During those museum searches, the researchers confirmed the existence of wear marks that closely resemble those found on bone tools in other parts of the world. This new study took the hypothesis a step further by replicating the process in the field to confirm that the markings could have come from stone carving.
“In Paleolithic Europe, we have many records of bone tools used to touch up stone tools. Starting from the fact that bone and wood have similar properties and both are organic tools—elasticity and strength are quite similar—the hypothesis was that the wear marks produced during retouching would be similar to those once produced by the bone,” Martellotta said.
They found that using boomerangs in this way did, in fact, create wear marks similar to those found on bone tools and boomerang fragments found in museums.
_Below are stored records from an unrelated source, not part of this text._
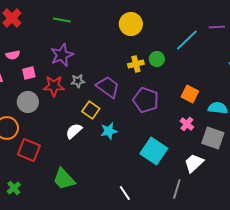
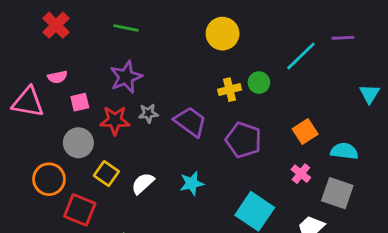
orange square: (190, 94) -> (305, 132), turned 30
yellow square: (91, 110) -> (106, 174), moved

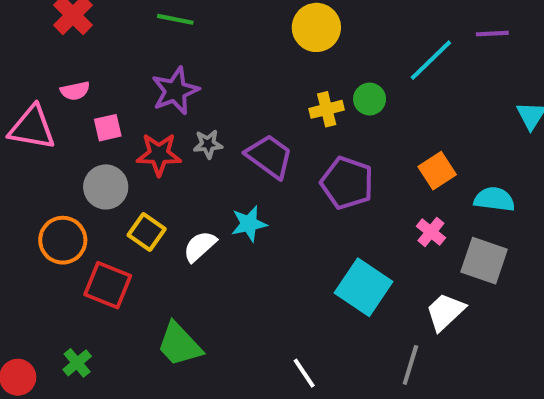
cyan star: (192, 183) -> (249, 224), moved

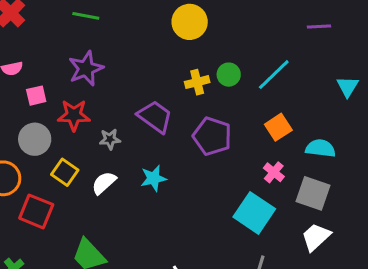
cyan line: (431, 60) -> (274, 75), moved
gray star: (208, 144) -> (110, 139), moved
cyan star: (249, 224) -> (153, 178), moved
cyan square: (363, 287) -> (254, 213), moved
white trapezoid: (445, 312) -> (316, 237), moved

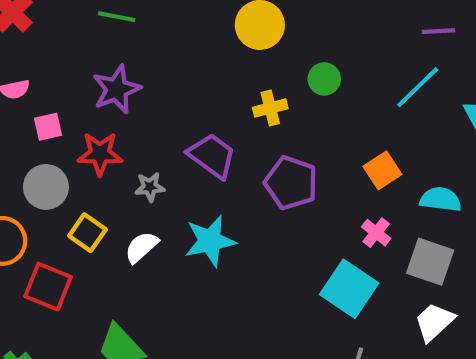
green circle: (229, 75) -> (324, 79), moved
cyan line: (274, 75) -> (418, 87), moved
cyan star: (153, 178) -> (210, 241), size x1.4

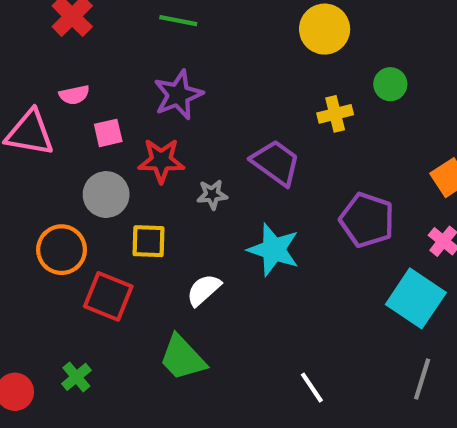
purple pentagon: (291, 183) -> (367, 220), moved
yellow square: (87, 233) -> (149, 241), turned -33
cyan star: (210, 241) -> (274, 250), turned 30
white semicircle: (141, 247) -> (204, 290), moved

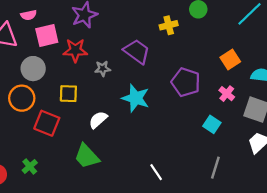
pink square: (108, 133) -> (47, 36), size x1.5
gray circle: (106, 195) -> (33, 69), moved
cyan square: (416, 298) -> (212, 124), size x0.6

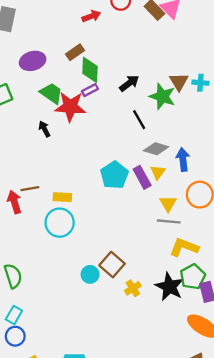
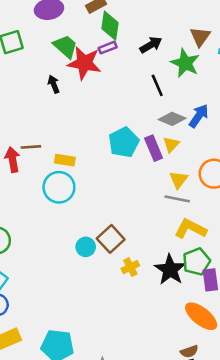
brown triangle: (179, 82) -> (200, 37), moved
blue arrow: (183, 159) -> (199, 116), moved, turned 35

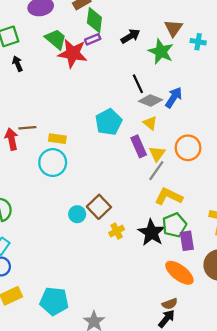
black arrow: (54, 84) -> (17, 64), moved
black line: (157, 85) -> (138, 84), moved
yellow triangle: (171, 144) -> (150, 123), turned -32
purple rectangle: (154, 148) -> (139, 146), moved
gray line: (177, 199) -> (156, 171), turned -65

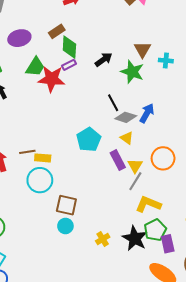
green trapezoid: (56, 39) -> (35, 67), turned 85
brown line: (27, 128) -> (27, 152), moved
brown square: (99, 207) -> (66, 205), moved, turned -30

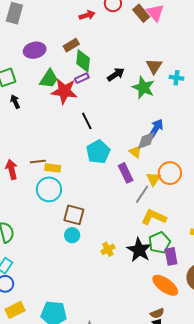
black line: (113, 103) -> (87, 121), moved
gray diamond: (126, 117) -> (146, 140), moved, turned -40
yellow triangle: (135, 166) -> (153, 179), moved

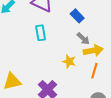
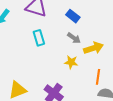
gray arrow: (83, 39) -> (74, 38), moved
orange line: (94, 71) -> (98, 77), moved

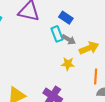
cyan rectangle: (39, 38) -> (57, 34), moved

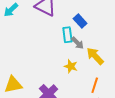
yellow arrow: (89, 48) -> (95, 56), turned -126

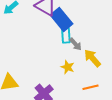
blue rectangle: (80, 21) -> (62, 19), moved, size x1.6
orange line: (95, 85) -> (90, 87), turned 56

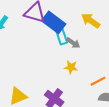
yellow arrow: (92, 58) -> (91, 21), moved

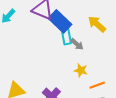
yellow star: (71, 67) -> (81, 70), moved

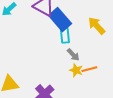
gray arrow: (77, 44) -> (73, 55), moved
orange line: (97, 85) -> (89, 69), moved

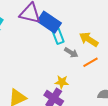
yellow arrow: (97, 26) -> (89, 39), moved
yellow star: (76, 70) -> (62, 82), moved

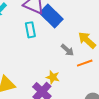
cyan rectangle: (58, 36) -> (30, 30), moved

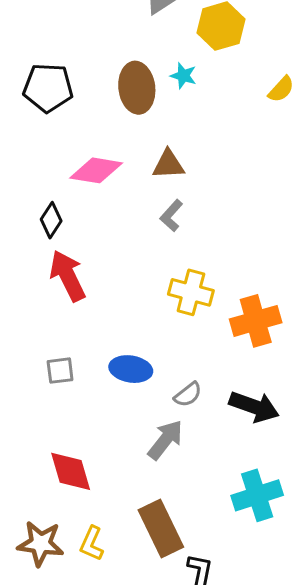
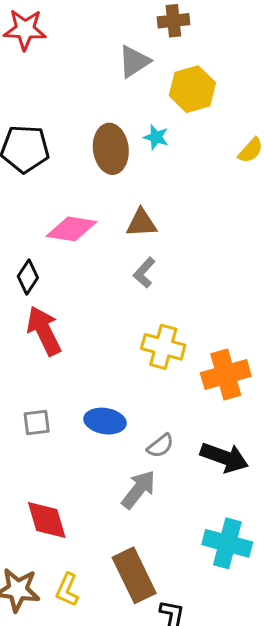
cyan cross: (257, 495) -> (227, 543), turned 33

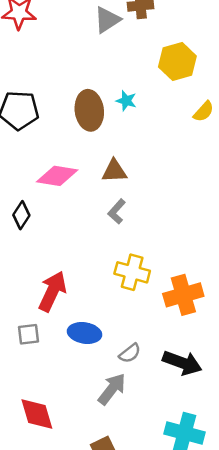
gray triangle: (134, 62) -> (107, 20), moved
yellow hexagon: (192, 89) -> (177, 61), moved
red arrow: (44, 331) -> (52, 291), moved, turned 51

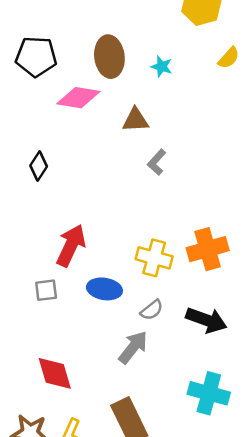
cyan star: (126, 101) -> (162, 67), moved
pink diamond: (57, 176) -> (78, 98), moved
gray L-shape: (117, 212) -> (157, 162), moved
yellow cross: (132, 272) -> (154, 258), moved

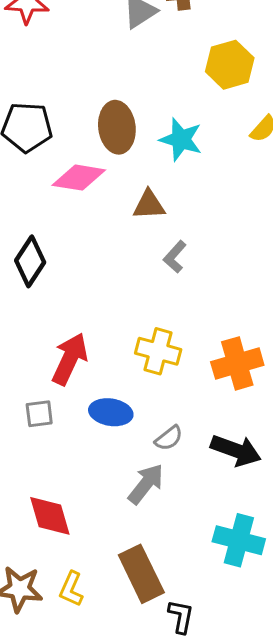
cyan star: (162, 67) -> (181, 139), size x1.6
black diamond: (39, 166) -> (30, 261), size x1.4
yellow cross: (154, 258) -> (158, 351), moved

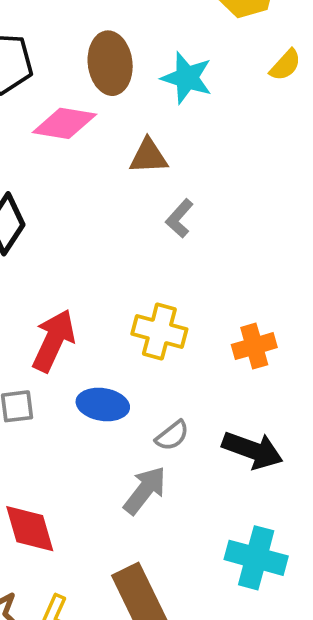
orange cross: (237, 363) -> (254, 346), size x0.7

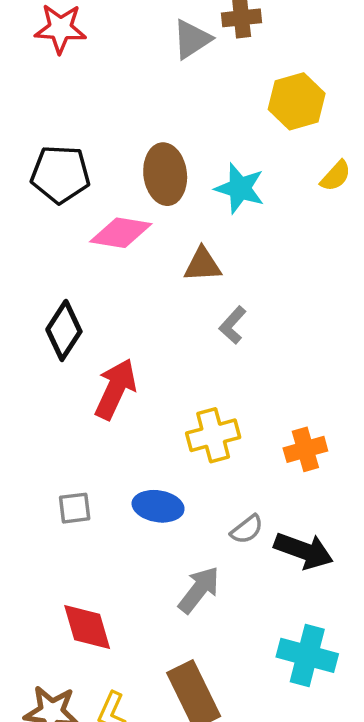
yellow cross: (159, 331) -> (213, 435), turned -30
red arrow: (54, 341) -> (115, 389), moved
gray semicircle: (172, 436) -> (247, 529), moved

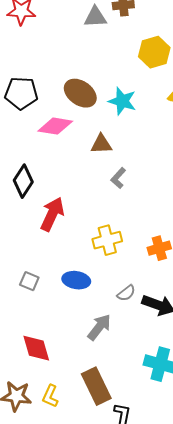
gray triangle: (192, 39) -> (95, 17), turned 30
brown ellipse: (165, 174) -> (80, 93), turned -48
gray square: (75, 508) -> (29, 281), turned 30

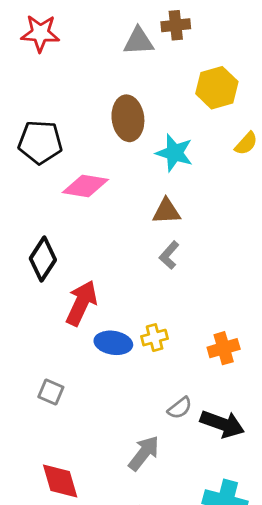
brown ellipse: (80, 93) -> (128, 118), moved, turned 48
brown triangle: (101, 144) -> (166, 211), moved
yellow cross: (107, 240) -> (155, 338), size x0.7
blue ellipse: (76, 280) -> (113, 343), moved

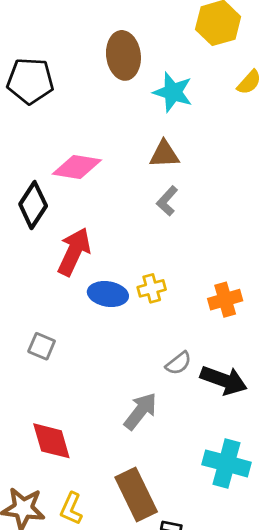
pink diamond: (85, 186) -> (77, 167), moved

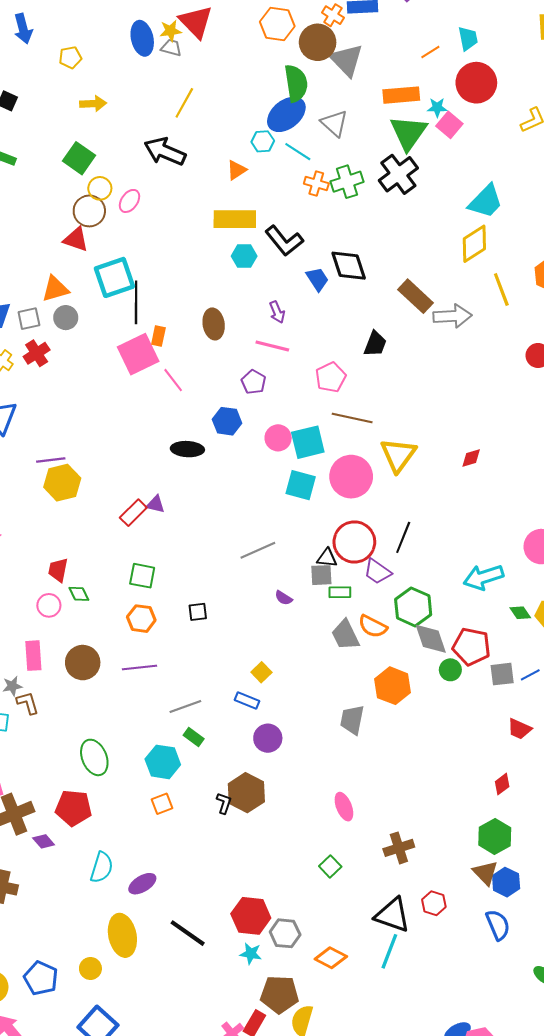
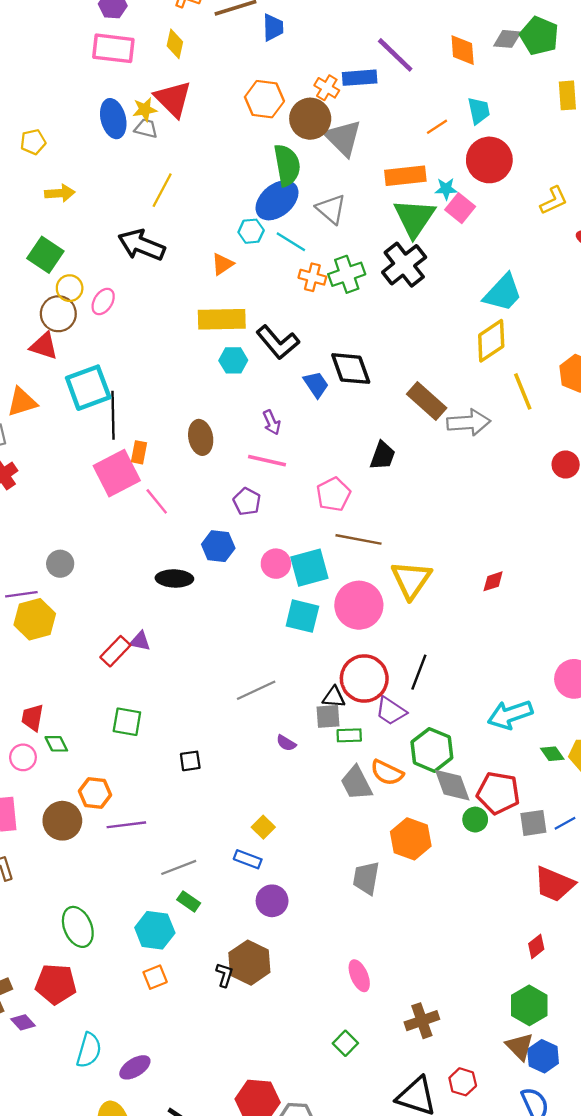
gray circle: (66, 318) -> (60, 564), moved
orange hexagon: (141, 619) -> (95, 793), moved
red trapezoid: (519, 729) -> (554, 884), size x1.5

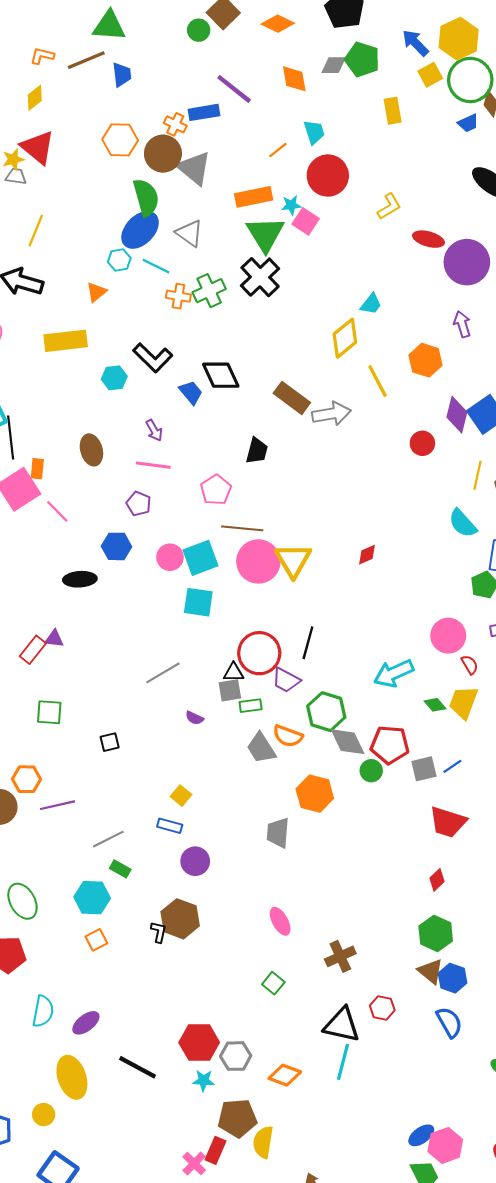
yellow diamond: (175, 44) -> (35, 98), turned 45
cyan trapezoid: (503, 293) -> (371, 304), moved, size x0.6
yellow rectangle: (222, 319) -> (66, 341), moved
pink circle: (359, 605) -> (258, 561), moved

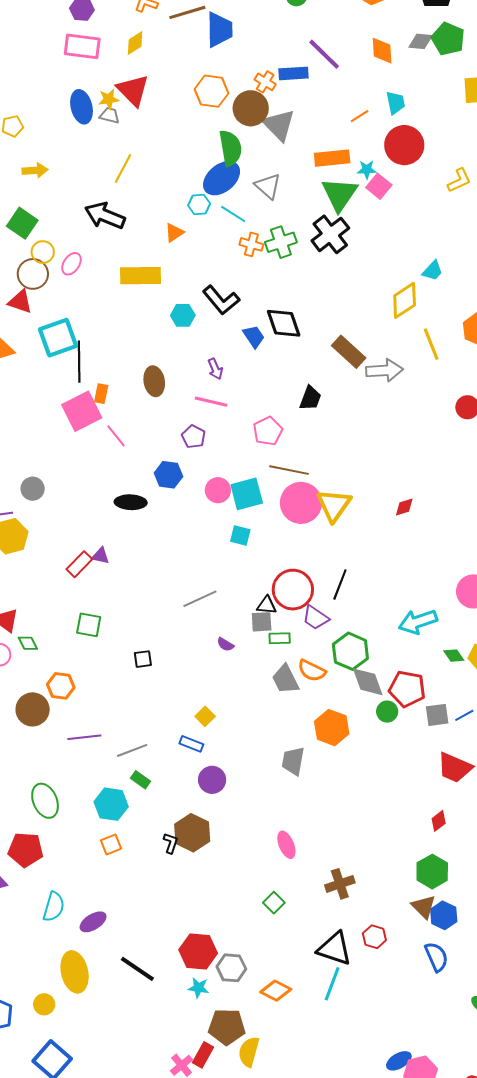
blue trapezoid: (122, 75) -> (219, 30), size x1.5
cyan square: (198, 602) -> (240, 535), size x0.7
purple line: (58, 805) -> (84, 737), moved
This goes some way to answering a persistent question in archaeology, whether or not wooden tools were used for various functions and to what extent.
“It’s a big unanswered question how important wooden tools were, that’s because we don’t have a lot of preservation of wooden tools… the climate in Australia is very aggressive, which makes preservation of organic material like wood is highly unlikely,” Martellotta said. .
Additionally, evidence of retouching of wear marks on preserved boomerangs is sporadic. Many of the preserved boomerangs are relatively young, having been produced and collected around the time Europeans arrived on the continent. A significant portion of them were not produced for hunting or carving, but for sale or trade.
“Boomerangs were exotic tools and the Europeans were very interested in having them. Most of them, especially after first contact with Europeans, there was a tendency for Aboriginal people to make boomerangs meant to be offered to other people and never meant to be used,” Martellotta said.
This work helps illuminate a part of human history that has been hidden through a combination of material properties, local climate, and the effects of colonization. It highlights the importance and usefulness of traditional knowledge and working collaboratively with indigenous peoples when studying their history. We can paint a richer picture of human history when we look back to the past together. Like a boomerang thrown into the night, we can recover pieces of our collective heritage if we aim correctly and know where to put our hands.